*LIST OF TASKS:*
a) Return the section of the testimony passage on the disputed farm that begins at the words "According to her" and stops after the words "family cemetery thereon.", reproducing it verbatim.
b) Answer the following questions using the testimony passage on the disputed farm, giving each answer on its own line with the matching mark.
(i) According to her evidence, who acquired the farm?
(ii) From whom did she get most of what she knows?
(iii) What was the original name of Anex Chihanga?
c) Continue the testimony passage on the disputed farm, starting after its final sentence.

It was her further that evidence that the first defendant has always resided on the farm save for instances where he sought and obtained employment away the farm.

With regards to the all-important issue, namely the acquisition of the farm, it was her evidence that it was acquired by her father, John Jandles. However, she got most of what she knows from her late mother, Maina. She explained that the first defendant is her nephew being the son of the late Anex Chihanga who in turn was a nephew to her father John Jandles; the latter being a half-brother to Anex’s mother.

According to her the Jandles family has always regarded the disputed farm as their rural home. She pointed out that all the deceased members of the Jandles family are interred on that farm in the common family cemetery thereon.

She confirmed that Alex Chihanga, is the same as Anex Chihanga the former being his original name but corrupted to “Anex” by mispronunciation and common usage. She however expressed surprise and reservations of the latter’s purported use of the surname Machokoto. She claimed to have only been made aware of the surname Machokoto when Anex died.

*DATA:*
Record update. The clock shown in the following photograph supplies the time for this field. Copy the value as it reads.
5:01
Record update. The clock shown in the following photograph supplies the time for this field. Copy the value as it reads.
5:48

*RESULTS FOR EACH TASK:*
a)
According to her the Jandles family has always regarded the disputed farm as their rural home. She pointed out that all the deceased members of the Jandles family are interred on that farm in the common family cemetery thereon.

b)
(i) Her father, John Jandles.
(ii) From her late mother, Maina.
(iii) Alex Chihanga.

c)
Her evidence regarding the acquisition of the farm mirrors the plaintiffs’ overall position namely that it was acquired by her father John Jandles. However, because of the race restriction law which operated at the time he (i.e., John Jandles) could not acquire land on areas reserved for native blacks. It was then that he was one of necessity forced to enlist his nephew Alex/Anex Chihanga to acquire it and register it in his name. This was on the understanding Anex would hold it in trust for John Jandles.

According to her, the two families have resided on the farm harmoniously through the decades. Disharmony only arose in the wake of the demise of Anex Chinhanga in October 1983. More particularly, it was her evidence at some point in 1999, she was forcibly evicted from the farm at the instance of the first defendant. She testified that the first defendant claimed to have won his case in the courts and therefore managed to have her ejected from the farm. The status quo was only restored upon the intervention of members of the National Youth Service stationed at Mushagashe Training Centre.

Needless to say, she categorically denied the first defendant’s position that it was Anex Chihanga who through his industry and effort had acquired the farm. She described Anex Chinhaga as an unproductive, unemployed, lazy layabout who had lacked the capacity to acquire the farm. More particularly she dismissed assertions that Anex had at any time before or after independence, produced any agricultural yield which he had sold to GMB.

According to this witness, part of Jandles’ investigative pursuits to unravel the question of the acquisition of the farm took them various offices and institutions including the Deeds Office and the National Archives. The Jandles also sought audience with the traditional leadership (including the first plaintiffs’ witness Benedict Kwangwari and the local Chief). They also consulted the surviving relations and their findings were the same, namely that it was John Jandles who had acquired the farm.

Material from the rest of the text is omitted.